Matthew's XLR meanwhile was even kinkier than the Kinki. It meant even more top-end shimmer and presence without trading substance. Au contraire. It actually managed to add mass. In terms of the last paragraph, this was the two-headed uphill advance perfected. It piled up equally on both ends of the scale. Despite my eyes and fingers disliking girth, plastic sheathing, metal dress barrels and absconding set screw, my ears were tickled their prettiest pink. Matthew's claims for minimized capacitance proved out. This cable did terrific air, space and focus but didn't forget to saturate image outlines with textural filler. It captured not just the harmonic tizz 'n' fizz of cymbal strikes but their burnished mass, not just a piano's upper-register metal but also its supportive tonewood. Mated to the ribbons, I heard a rather ideal dovetailing of aspects in the adrenaline not plush class. No argument though, the interconnect is the far better buy. Personally I'd favor a tad less bass mass for still more grip than the GSC 36 put out. But that's a fussy comment in the bigger picture. Sonically I thought these cables properly elite and on gestalt right up my street. That on speakers this materializes as an unusually broad ribbon without the full shape-maintaining foil stiffness of an Alpha Core Goertz is par for this course. Round is out, flat and broad are in. For now the interconnect's manual assembly seems resistant to being made into unusual lengths like my original 6m request. They're still working on it though it was too late for this gig.

Going into it I'd wondered. How much cable potential might beckon beyond where I play? Hearing my MBA sample set demonstrated it. For a very hefty surcharge indeed, it occupied previously empty headroom. Sure, to my blue-collar roots its extra volume felt negatively disproportionate to the massive price increase. But at this level it's all about shaving off percentage points. In the context of my hardware and system tuning, I'd not call it relaunching my game into a full higher octave. The margin was less so didn't redline my must-have needle. Nor could it overwrite the extraordinary value of the Kinki loom. Quite the opposite. For having clearly arrived ~95% by contrast, that value proposition became all the more stark.
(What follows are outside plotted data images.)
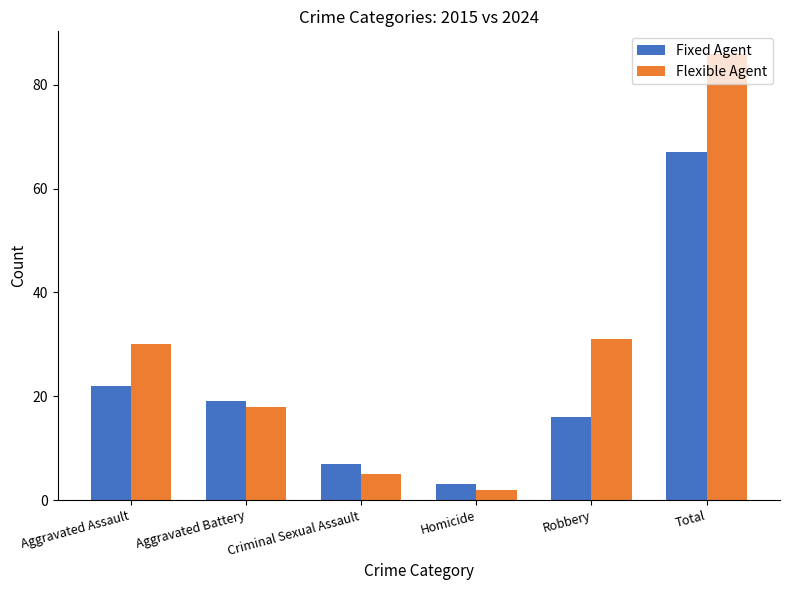

Reading left to right, list all the values displayed in this chart.

Fixed Agent: 22	19	7	3	16	67
Flexible Agent: 30	18	5	2	31	86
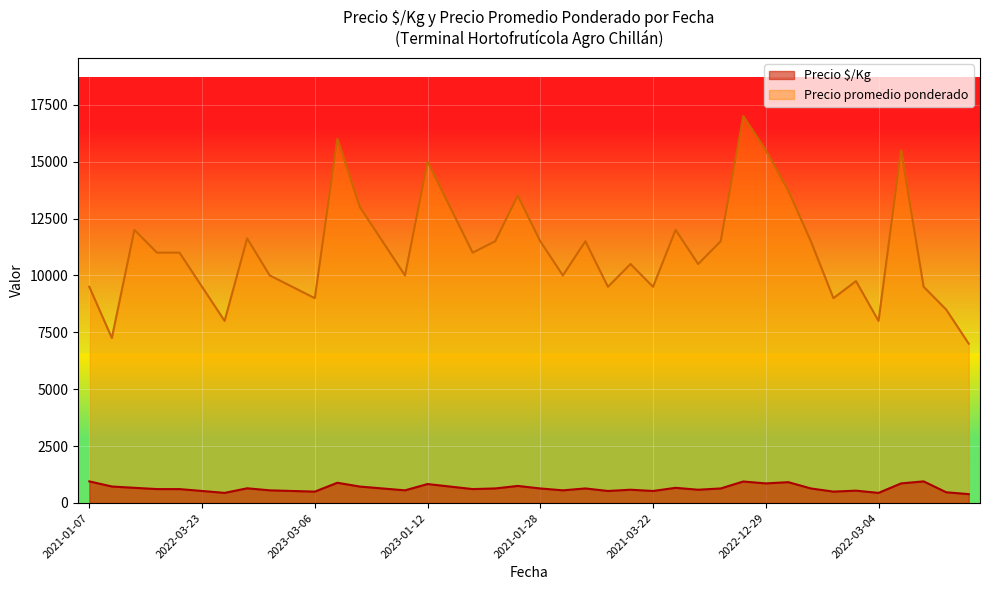

Rank the series by their maximum value, from lowest to highest.

Precio $/Kg, Precio promedio ponderado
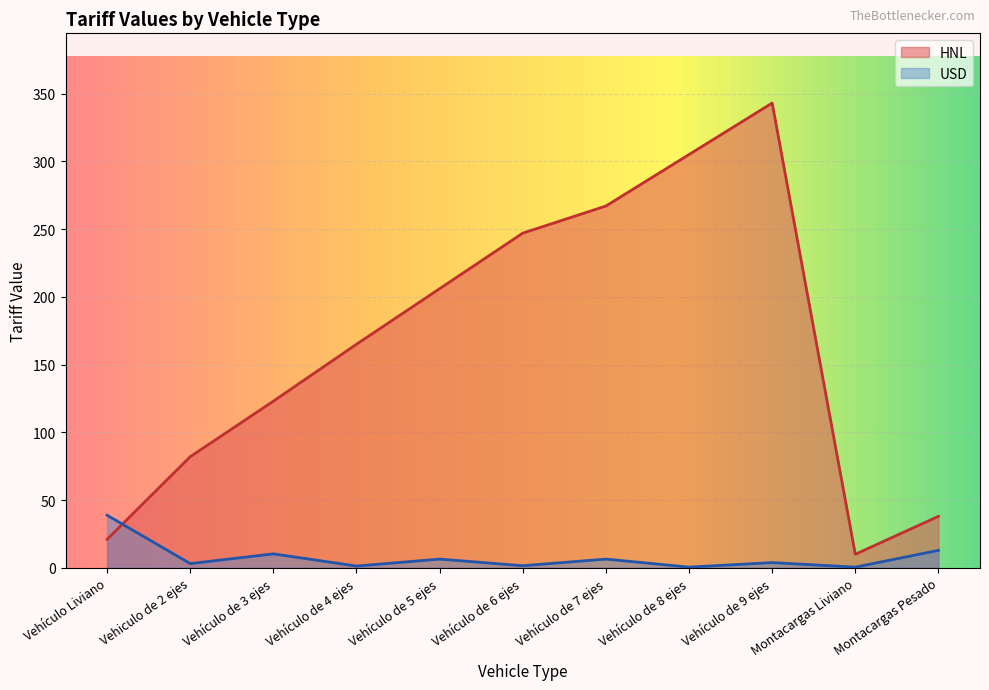

In HNL, how many points are higher than both neighbors (excluding endpoints)?

1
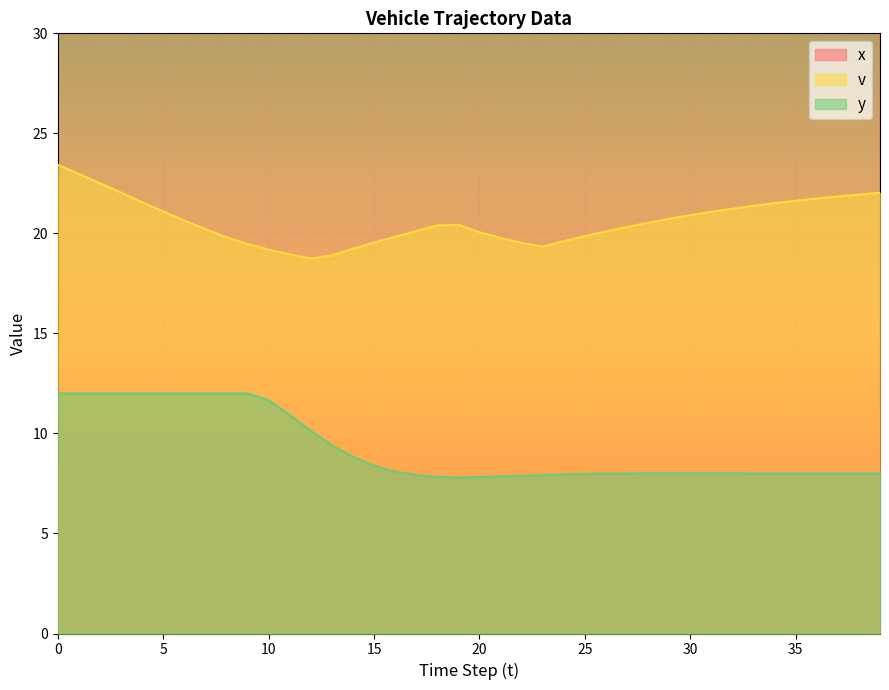

At which category does the chart reach its peak across all series?

39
But – were I after shaving off these particular percentiles while staying in my favored energizer & accelerator zone, then didn't mind going all big black and swanky… Matthew Bond's poshest would be one perfect place I just learnt of. Now you did, too. Mission accomplished.
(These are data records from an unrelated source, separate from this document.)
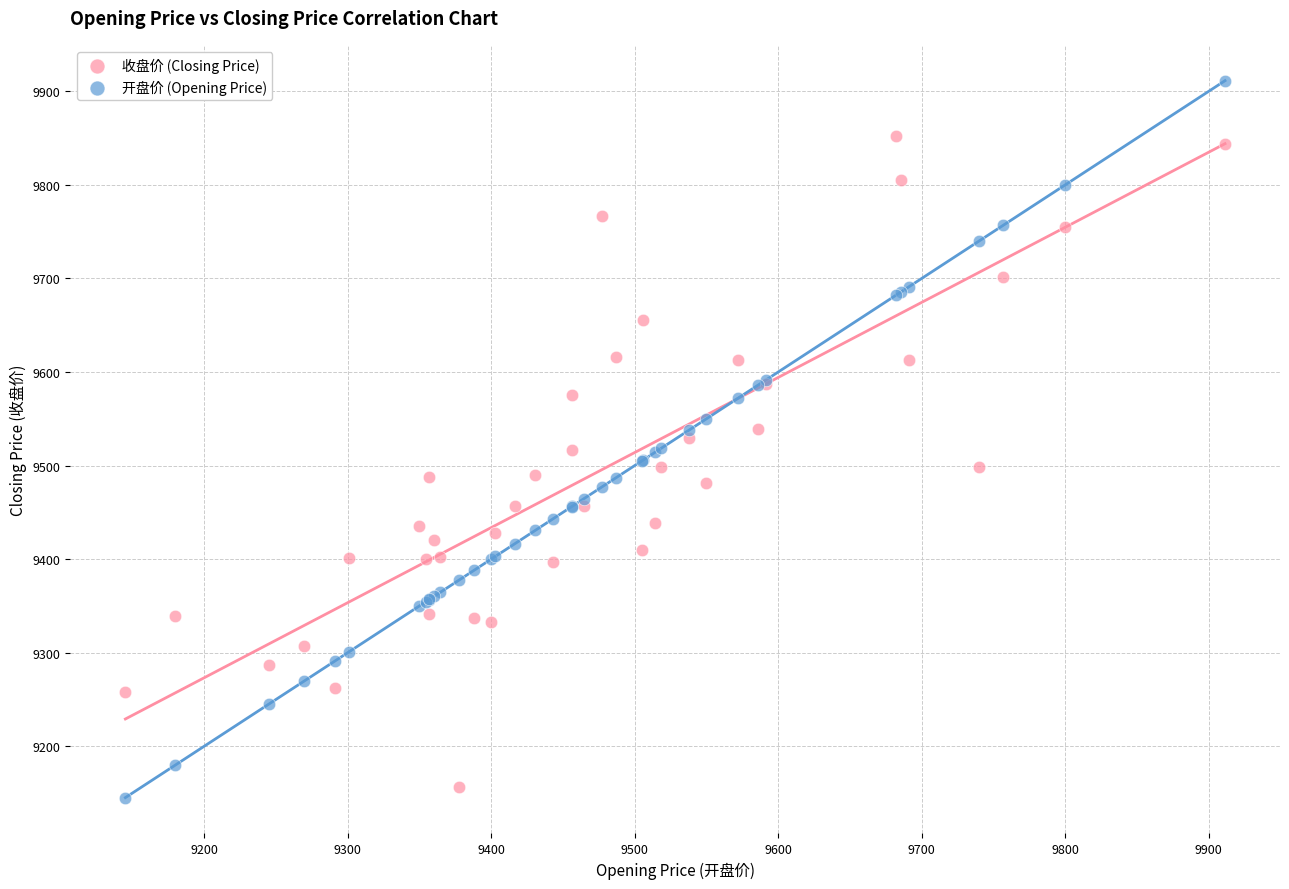

What is the X range (max minus min) for the scatter plot?

766.1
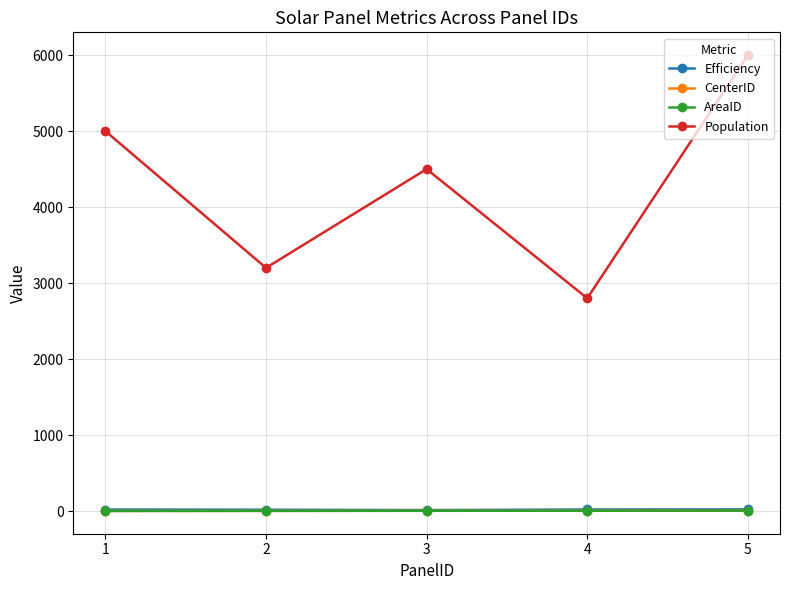

Reading left to right, extract all data points from this chart.

Efficiency: 1=19.5	2=17.0	3=12.0	4=20.0	5=21.5
CenterID: 1=1.0	2=2.0	3=3.0	4=4.0	5=5.0
AreaID: 1=1.0	2=2.0	3=3.0	4=4.0	5=5.0
Population: 1=5000.0	2=3200.0	3=4500.0	4=2800.0	5=6000.0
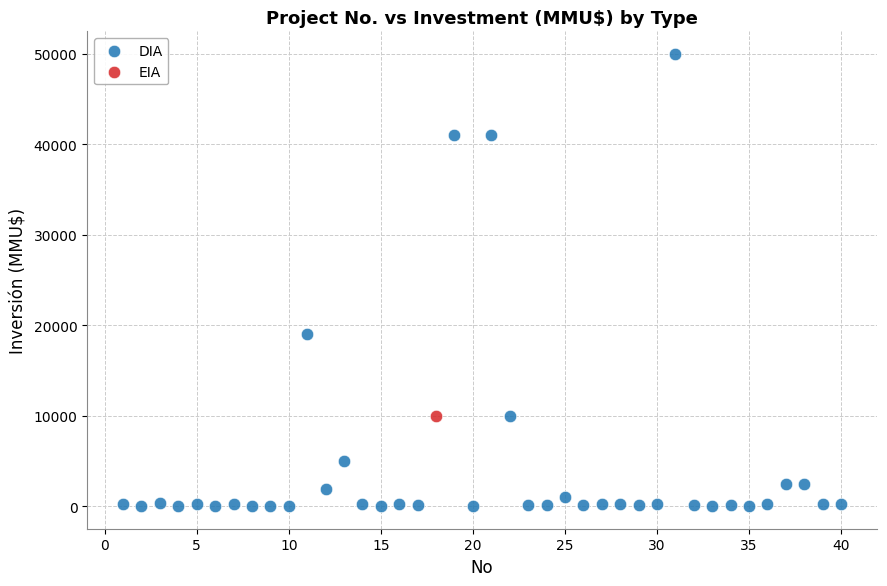

What are all the series names shown in the legend?

DIA, EIA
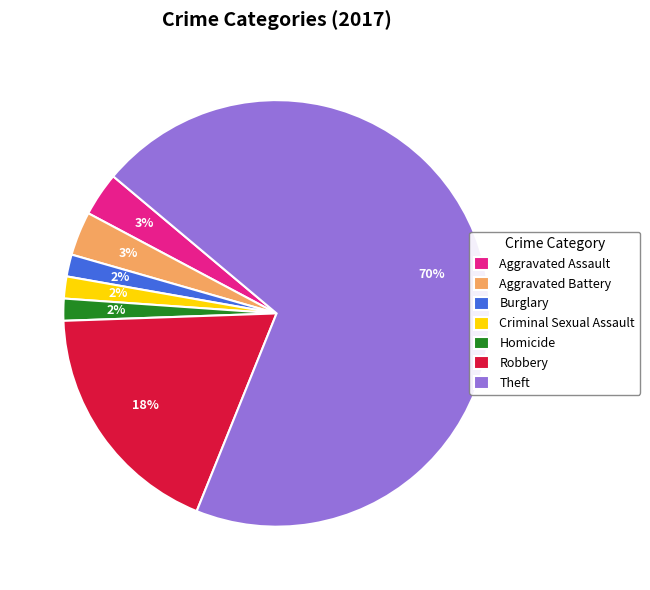

To the nearest percent, what is the combined percentage of Criminal Sexual Assault and Theft?

72%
In closing, it seems fair to invoke the Crystal/Siltech branding in our cable sector's top echelon. Designed by the same team, Crystal promote slinky thin wires of coaxial makeup, Siltech thick ones based on twisted pairs. Regardless of sonic personalities, both brands have an audience also for their cosmetic identities. With Gabi the face of Crystal, Edwin that of Siltech, even calling it a woman/man thing isn't uncouth. In those terms there's no doubt about which side of these tracks the Matthew Bond cables call home.

Finally let's segue back to something our man so nonchalantly dropped earlier: "Additionally we have two entry-level series, Intrigue and Insight." With nothing about those on the website yet—here MBA clearly isn't shorthand for masters of business admin—only time will tell how they slot in on price and looks. What's clear already is that this new brand doesn't see itself solely as a cable purveyor for kings and queens. Knights and pawns, rooks and bishops will get their own attractions to hopefully leave nobody feeling checkmated and toppled off this board. MBA simply opened their game with a royal move.